Phillips did not breach the implied covenant of good faith and fair dealing: The court held that it cannot be a breach of the implied covenant of good faith and fair dealing “to do what a contract explicitly authorises a party to do” and that JN Contemporary has failed to adequately plead that Phillips acted in bad faith when it chose to exercise its contractual rights to terminate the Stingel agreement.

Phillips did not breach its fiduciary duties: While the court acknowledged that Phillips did owe JN Contemporary fiduciary duties, including a duty of loyalty, it found that the scope of such duties was circumscribed in the agreement between the parties.  The court held that Phillips simply exercised its contractual rights available to it in the agreement, which could not possibly constitute a breach of its fiduciary duties.

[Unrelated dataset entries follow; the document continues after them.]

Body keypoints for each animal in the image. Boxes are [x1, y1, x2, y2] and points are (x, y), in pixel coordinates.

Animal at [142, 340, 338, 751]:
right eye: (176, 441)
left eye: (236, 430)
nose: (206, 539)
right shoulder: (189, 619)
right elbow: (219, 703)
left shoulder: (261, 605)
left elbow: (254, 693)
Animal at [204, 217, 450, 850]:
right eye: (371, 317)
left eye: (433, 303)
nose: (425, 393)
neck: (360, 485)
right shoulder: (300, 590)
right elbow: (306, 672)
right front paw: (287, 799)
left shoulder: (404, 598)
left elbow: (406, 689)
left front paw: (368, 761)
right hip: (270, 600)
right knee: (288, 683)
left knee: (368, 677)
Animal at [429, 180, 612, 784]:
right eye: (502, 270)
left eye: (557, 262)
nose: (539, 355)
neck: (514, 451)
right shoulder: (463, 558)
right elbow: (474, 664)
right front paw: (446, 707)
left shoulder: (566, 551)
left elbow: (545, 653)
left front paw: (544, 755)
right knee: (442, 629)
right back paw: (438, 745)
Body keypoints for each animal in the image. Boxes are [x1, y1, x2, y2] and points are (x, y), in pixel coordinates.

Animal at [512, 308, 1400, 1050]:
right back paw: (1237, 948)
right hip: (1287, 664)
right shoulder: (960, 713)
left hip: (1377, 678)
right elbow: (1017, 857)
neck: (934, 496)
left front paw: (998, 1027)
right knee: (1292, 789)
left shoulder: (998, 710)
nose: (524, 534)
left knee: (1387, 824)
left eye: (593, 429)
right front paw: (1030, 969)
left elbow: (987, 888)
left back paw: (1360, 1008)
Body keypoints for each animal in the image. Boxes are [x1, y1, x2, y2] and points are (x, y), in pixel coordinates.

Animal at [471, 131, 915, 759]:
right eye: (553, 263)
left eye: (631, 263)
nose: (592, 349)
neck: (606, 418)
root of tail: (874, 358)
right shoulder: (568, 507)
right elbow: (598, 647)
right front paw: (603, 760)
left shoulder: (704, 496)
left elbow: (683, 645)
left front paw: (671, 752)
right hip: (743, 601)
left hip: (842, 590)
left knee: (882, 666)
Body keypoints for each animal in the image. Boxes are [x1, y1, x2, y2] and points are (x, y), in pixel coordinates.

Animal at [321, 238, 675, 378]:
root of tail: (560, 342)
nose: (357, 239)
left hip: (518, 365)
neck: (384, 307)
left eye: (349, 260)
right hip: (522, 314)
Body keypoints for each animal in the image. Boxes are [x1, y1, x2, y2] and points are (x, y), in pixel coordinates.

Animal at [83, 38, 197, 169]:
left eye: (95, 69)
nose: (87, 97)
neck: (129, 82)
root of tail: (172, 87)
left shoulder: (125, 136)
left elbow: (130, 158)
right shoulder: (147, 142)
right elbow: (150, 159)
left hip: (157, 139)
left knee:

The claim of equitable estoppel should not stand: The court held that Phillips initial assurances to JN Contemporary that it would abide by its contractual obligations did not extinguish Phillips’ ability to exercise its rights and terminate the agreement.  The court pointed out that Phillips had not assured JN Contemporary that it would offer the Stingel Painting at a rescheduled auction with the Stingel Agreement’s Guaranteed Minimum in full force and effect and that JN was on actual notice since March 2020 that the relevant Phillips auction would not be going forward.


The most interesting aspect of this decision is the court’s categorisation of Covid-19 as a natural disaster.  By not limiting its categorisation to terms such as a “pandemic”, “infectious disease”, “epidemic” or “public health crisis”, Judge Cote has arguably made it easier for parties to rely on the force majeure provisions in their agreements, even where such agreements may not contain the “right buzz words”.  It remains to be seen whether the Second Circuit will affirm this decision and, if so, on what grounds.  The business community will closely monitor this appeal, as its outcome will have serious implications well beyond the facts of this case and the art trade.

Going forward, terms such as “pandemic”, “epidemic” and “infectious disease(s)” will likely appear as examples of a force majeure event in contracts and parties are likely to engage in negotiations over the wording of force majeure clauses. 

It is important to remember that in New York and in England, unlike in some Continental European countries, force majeure cannot be invoked unless the contract includes a force majeure clause, and whether a party can invoke force majeure to either terminate the contract or protect themselves against a claim of breach of contract depends strictly upon the wording of the clause.  Force majeure will not come to your rescue if the contract does not contain a force majeure clause or if the wording of the clause does not allow the courts to consider the pandemic as being within its scope.

An English court has yet to decide on the issue of Covid-19 and force majeure.  However, considering that the Covid-19 pandemic is the biggest global crisis since World War II and that New York and English law are similar when it comes to contract interpretation and force majeure, it is likely that an English court would find that the Covid-19 pandemic constitutes a force majeure event under many force majeure provisions drafted pre-pandemic.

By Azmina Jasani

[1] A force majeure clause is a provision in a contract that anticipates some supervening or extraordinary event outside the parties’ control, which would prevent them from performing, in whole or in part, obligations set out in the contract.  See our linked article for details.